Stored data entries
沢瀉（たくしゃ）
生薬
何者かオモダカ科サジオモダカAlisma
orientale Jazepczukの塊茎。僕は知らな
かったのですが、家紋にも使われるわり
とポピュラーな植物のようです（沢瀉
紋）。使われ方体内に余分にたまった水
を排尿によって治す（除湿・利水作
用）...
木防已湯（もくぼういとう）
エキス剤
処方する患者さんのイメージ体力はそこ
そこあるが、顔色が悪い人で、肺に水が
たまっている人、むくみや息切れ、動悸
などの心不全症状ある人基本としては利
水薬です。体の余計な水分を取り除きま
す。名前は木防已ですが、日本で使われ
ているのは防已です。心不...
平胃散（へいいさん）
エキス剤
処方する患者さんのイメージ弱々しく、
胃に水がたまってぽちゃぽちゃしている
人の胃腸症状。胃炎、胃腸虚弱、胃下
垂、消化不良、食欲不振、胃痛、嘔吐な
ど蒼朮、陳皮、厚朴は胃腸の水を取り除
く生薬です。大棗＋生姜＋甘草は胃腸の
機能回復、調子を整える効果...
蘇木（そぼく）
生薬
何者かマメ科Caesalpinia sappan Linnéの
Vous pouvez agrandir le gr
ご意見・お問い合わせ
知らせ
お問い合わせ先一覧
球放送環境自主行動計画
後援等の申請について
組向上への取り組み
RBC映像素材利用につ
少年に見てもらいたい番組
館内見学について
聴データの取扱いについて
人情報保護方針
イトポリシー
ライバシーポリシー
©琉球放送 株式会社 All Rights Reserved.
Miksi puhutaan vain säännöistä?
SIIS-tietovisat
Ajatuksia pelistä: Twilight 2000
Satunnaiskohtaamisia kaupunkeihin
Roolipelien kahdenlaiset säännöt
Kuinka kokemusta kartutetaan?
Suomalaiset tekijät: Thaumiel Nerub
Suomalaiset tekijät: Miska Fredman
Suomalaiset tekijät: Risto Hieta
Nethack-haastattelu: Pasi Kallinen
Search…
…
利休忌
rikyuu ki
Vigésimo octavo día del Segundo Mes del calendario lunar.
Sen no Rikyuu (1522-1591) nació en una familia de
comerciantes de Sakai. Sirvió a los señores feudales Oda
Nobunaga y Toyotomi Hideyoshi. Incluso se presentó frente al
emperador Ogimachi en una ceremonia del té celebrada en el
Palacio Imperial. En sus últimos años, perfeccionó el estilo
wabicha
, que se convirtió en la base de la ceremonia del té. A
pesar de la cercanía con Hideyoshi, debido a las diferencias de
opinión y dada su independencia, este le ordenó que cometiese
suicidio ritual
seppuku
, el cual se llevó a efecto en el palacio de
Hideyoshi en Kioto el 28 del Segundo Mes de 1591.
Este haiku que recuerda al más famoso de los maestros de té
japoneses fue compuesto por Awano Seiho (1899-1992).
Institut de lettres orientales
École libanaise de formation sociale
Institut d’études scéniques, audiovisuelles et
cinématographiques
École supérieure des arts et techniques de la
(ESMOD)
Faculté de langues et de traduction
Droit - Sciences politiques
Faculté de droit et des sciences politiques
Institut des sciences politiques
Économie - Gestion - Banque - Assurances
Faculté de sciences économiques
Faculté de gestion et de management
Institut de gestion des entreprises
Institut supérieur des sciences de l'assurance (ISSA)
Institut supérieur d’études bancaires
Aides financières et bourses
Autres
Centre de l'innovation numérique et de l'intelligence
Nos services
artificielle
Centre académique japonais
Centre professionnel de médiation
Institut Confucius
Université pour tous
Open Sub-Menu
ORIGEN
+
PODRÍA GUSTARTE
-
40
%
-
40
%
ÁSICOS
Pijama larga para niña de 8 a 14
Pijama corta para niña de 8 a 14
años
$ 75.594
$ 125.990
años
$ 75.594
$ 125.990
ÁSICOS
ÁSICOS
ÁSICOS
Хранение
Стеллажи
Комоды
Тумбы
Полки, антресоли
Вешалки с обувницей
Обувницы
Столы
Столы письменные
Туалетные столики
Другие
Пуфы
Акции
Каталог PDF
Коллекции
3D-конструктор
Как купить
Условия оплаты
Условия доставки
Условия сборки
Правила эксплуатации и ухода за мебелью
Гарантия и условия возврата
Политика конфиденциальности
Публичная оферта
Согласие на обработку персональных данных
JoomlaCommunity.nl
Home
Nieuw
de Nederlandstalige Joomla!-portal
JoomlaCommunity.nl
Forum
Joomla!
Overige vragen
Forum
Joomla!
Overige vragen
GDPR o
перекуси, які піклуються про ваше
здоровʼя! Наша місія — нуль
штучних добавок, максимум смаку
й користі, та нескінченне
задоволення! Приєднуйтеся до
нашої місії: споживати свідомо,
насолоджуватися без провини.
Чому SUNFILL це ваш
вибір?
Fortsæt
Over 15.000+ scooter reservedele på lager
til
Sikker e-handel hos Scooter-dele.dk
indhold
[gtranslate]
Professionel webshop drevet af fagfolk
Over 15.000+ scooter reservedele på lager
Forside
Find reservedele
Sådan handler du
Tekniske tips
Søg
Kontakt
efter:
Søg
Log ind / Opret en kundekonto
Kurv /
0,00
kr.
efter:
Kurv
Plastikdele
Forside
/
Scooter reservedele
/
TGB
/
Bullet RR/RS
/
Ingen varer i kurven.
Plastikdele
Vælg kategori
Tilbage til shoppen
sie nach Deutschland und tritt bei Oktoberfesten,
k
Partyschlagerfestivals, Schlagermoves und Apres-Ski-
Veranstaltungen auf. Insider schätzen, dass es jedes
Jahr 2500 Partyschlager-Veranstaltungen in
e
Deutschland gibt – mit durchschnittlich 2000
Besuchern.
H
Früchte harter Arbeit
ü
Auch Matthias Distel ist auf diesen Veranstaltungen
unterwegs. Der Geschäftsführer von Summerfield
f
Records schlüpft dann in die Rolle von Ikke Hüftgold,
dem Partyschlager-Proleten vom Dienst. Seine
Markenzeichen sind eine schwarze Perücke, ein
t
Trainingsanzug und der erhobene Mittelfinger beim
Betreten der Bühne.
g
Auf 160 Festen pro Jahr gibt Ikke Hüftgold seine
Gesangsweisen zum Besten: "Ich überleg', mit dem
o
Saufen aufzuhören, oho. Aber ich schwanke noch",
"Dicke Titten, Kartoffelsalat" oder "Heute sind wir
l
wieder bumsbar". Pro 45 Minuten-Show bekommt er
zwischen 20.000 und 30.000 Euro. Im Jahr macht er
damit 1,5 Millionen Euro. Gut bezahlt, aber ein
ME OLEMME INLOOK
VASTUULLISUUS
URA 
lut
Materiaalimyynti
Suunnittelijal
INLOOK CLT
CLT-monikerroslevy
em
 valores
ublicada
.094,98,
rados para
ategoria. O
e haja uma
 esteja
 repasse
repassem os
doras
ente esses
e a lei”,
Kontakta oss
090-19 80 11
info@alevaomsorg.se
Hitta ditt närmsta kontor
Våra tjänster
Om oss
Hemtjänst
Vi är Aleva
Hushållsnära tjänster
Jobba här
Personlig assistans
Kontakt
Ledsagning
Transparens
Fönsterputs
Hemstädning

ACTIVITY: Please update the data above by changing every "INLOOK" to "Inlook" and leaving everything else unchanged.

EXPECTED OUTPUT:
沢瀉（たくしゃ）
生薬
何者かオモダカ科サジオモダカAlisma
orientale Jazepczukの塊茎。僕は知らな
かったのですが、家紋にも使われるわり
とポピュラーな植物のようです（沢瀉
紋）。使われ方体内に余分にたまった水
を排尿によって治す（除湿・利水作
用）...
木防已湯（もくぼういとう）
エキス剤
処方する患者さんのイメージ体力はそこ
そこあるが、顔色が悪い人で、肺に水が
たまっている人、むくみや息切れ、動悸
などの心不全症状ある人基本としては利
水薬です。体の余計な水分を取り除きま
す。名前は木防已ですが、日本で使われ
ているのは防已です。心不...
平胃散（へいいさん）
エキス剤
処方する患者さんのイメージ弱々しく、
胃に水がたまってぽちゃぽちゃしている
人の胃腸症状。胃炎、胃腸虚弱、胃下
垂、消化不良、食欲不振、胃痛、嘔吐な
ど蒼朮、陳皮、厚朴は胃腸の水を取り除
く生薬です。大棗＋生姜＋甘草は胃腸の
機能回復、調子を整える効果...
蘇木（そぼく）
生薬
何者かマメ科Caesalpinia sappan Linnéの
Vous pouvez agrandir le gr
ご意見・お問い合わせ
知らせ
お問い合わせ先一覧
球放送環境自主行動計画
後援等の申請について
組向上への取り組み
RBC映像素材利用につ
少年に見てもらいたい番組
館内見学について
聴データの取扱いについて
人情報保護方針
イトポリシー
ライバシーポリシー
©琉球放送 株式会社 All Rights Reserved.
Miksi puhutaan vain säännöistä?
SIIS-tietovisat
Ajatuksia pelistä: Twilight 2000
Satunnaiskohtaamisia kaupunkeihin
Roolipelien kahdenlaiset säännöt
Kuinka kokemusta kartutetaan?
Suomalaiset tekijät: Thaumiel Nerub
Suomalaiset tekijät: Miska Fredman
Suomalaiset tekijät: Risto Hieta
Nethack-haastattelu: Pasi Kallinen
Search…
…
利休忌
rikyuu ki
Vigésimo octavo día del Segundo Mes del calendario lunar.
Sen no Rikyuu (1522-1591) nació en una familia de
comerciantes de Sakai. Sirvió a los señores feudales Oda
Nobunaga y Toyotomi Hideyoshi. Incluso se presentó frente al
emperador Ogimachi en una ceremonia del té celebrada en el
Palacio Imperial. En sus últimos años, perfeccionó el estilo
wabicha
, que se convirtió en la base de la ceremonia del té. A
pesar de la cercanía con Hideyoshi, debido a las diferencias de
opinión y dada su independencia, este le ordenó que cometiese
suicidio ritual
seppuku
, el cual se llevó a efecto en el palacio de
Hideyoshi en Kioto el 28 del Segundo Mes de 1591.
Este haiku que recuerda al más famoso de los maestros de té
japoneses fue compuesto por Awano Seiho (1899-1992).
Institut de lettres orientales
École libanaise de formation sociale
Institut d’études scéniques, audiovisuelles et
cinématographiques
École supérieure des arts et techniques de la
(ESMOD)
Faculté de langues et de traduction
Droit - Sciences politiques
Faculté de droit et des sciences politiques
Institut des sciences politiques
Économie - Gestion - Banque - Assurances
Faculté de sciences économiques
Faculté de gestion et de management
Institut de gestion des entreprises
Institut supérieur des sciences de l'assurance (ISSA)
Institut supérieur d’études bancaires
Aides financières et bourses
Autres
Centre de l'innovation numérique et de l'intelligence
Nos services
artificielle
Centre académique japonais
Centre professionnel de médiation
Institut Confucius
Université pour tous
Open Sub-Menu
ORIGEN
+
PODRÍA GUSTARTE
-
40
%
-
40
%
ÁSICOS
Pijama larga para niña de 8 a 14
Pijama corta para niña de 8 a 14
años
$ 75.594
$ 125.990
años
$ 75.594
$ 125.990
ÁSICOS
ÁSICOS
ÁSICOS
Хранение
Стеллажи
Комоды
Тумбы
Полки, антресоли
Вешалки с обувницей
Обувницы
Столы
Столы письменные
Туалетные столики
Другие
Пуфы
Акции
Каталог PDF
Коллекции
3D-конструктор
Как купить
Условия оплаты
Условия доставки
Условия сборки
Правила эксплуатации и ухода за мебелью
Гарантия и условия возврата
Политика конфиденциальности
Публичная оферта
Согласие на обработку персональных данных
JoomlaCommunity.nl
Home
Nieuw
de Nederlandstalige Joomla!-portal
JoomlaCommunity.nl
Forum
Joomla!
Overige vragen
Forum
Joomla!
Overige vragen
GDPR o
перекуси, які піклуються про ваше
здоровʼя! Наша місія — нуль
штучних добавок, максимум смаку
й користі, та нескінченне
задоволення! Приєднуйтеся до
нашої місії: споживати свідомо,
насолоджуватися без провини.
Чому SUNFILL це ваш
вибір?
Fortsæt
Over 15.000+ scooter reservedele på lager
til
Sikker e-handel hos Scooter-dele.dk
indhold
[gtranslate]
Professionel webshop drevet af fagfolk
Over 15.000+ scooter reservedele på lager
Forside
Find reservedele
Sådan handler du
Tekniske tips
Søg
Kontakt
efter:
Søg
Log ind / Opret en kundekonto
Kurv /
0,00
kr.
efter:
Kurv
Plastikdele
Forside
/
Scooter reservedele
/
TGB
/
Bullet RR/RS
/
Ingen varer i kurven.
Plastikdele
Vælg kategori
Tilbage til shoppen
sie nach Deutschland und tritt bei Oktoberfesten,
k
Partyschlagerfestivals, Schlagermoves und Apres-Ski-
Veranstaltungen auf. Insider schätzen, dass es jedes
Jahr 2500 Partyschlager-Veranstaltungen in
e
Deutschland gibt – mit durchschnittlich 2000
Besuchern.
H
Früchte harter Arbeit
ü
Auch Matthias Distel ist auf diesen Veranstaltungen
unterwegs. Der Geschäftsführer von Summerfield
f
Records schlüpft dann in die Rolle von Ikke Hüftgold,
dem Partyschlager-Proleten vom Dienst. Seine
Markenzeichen sind eine schwarze Perücke, ein
t
Trainingsanzug und der erhobene Mittelfinger beim
Betreten der Bühne.
g
Auf 160 Festen pro Jahr gibt Ikke Hüftgold seine
Gesangsweisen zum Besten: "Ich überleg', mit dem
o
Saufen aufzuhören, oho. Aber ich schwanke noch",
"Dicke Titten, Kartoffelsalat" oder "Heute sind wir
l
wieder bumsbar". Pro 45 Minuten-Show bekommt er
zwischen 20.000 und 30.000 Euro. Im Jahr macht er
damit 1,5 Millionen Euro. Gut bezahlt, aber ein
ME OLEMME Inlook
VASTUULLISUUS
URA 
lut
Materiaalimyynti
Suunnittelijal
Inlook CLT
CLT-monikerroslevy
em
 valores
ublicada
.094,98,
rados para
ategoria. O
e haja uma
 esteja
 repasse
repassem os
doras
ente esses
e a lei”,
Kontakta oss
090-19 80 11
info@alevaomsorg.se
Hitta ditt närmsta kontor
Våra tjänster
Om oss
Hemtjänst
Vi är Aleva
Hushållsnära tjänster
Jobba här
Personlig assistans
Kontakt
Ledsagning
Transparens
Fönsterputs
Hemstädning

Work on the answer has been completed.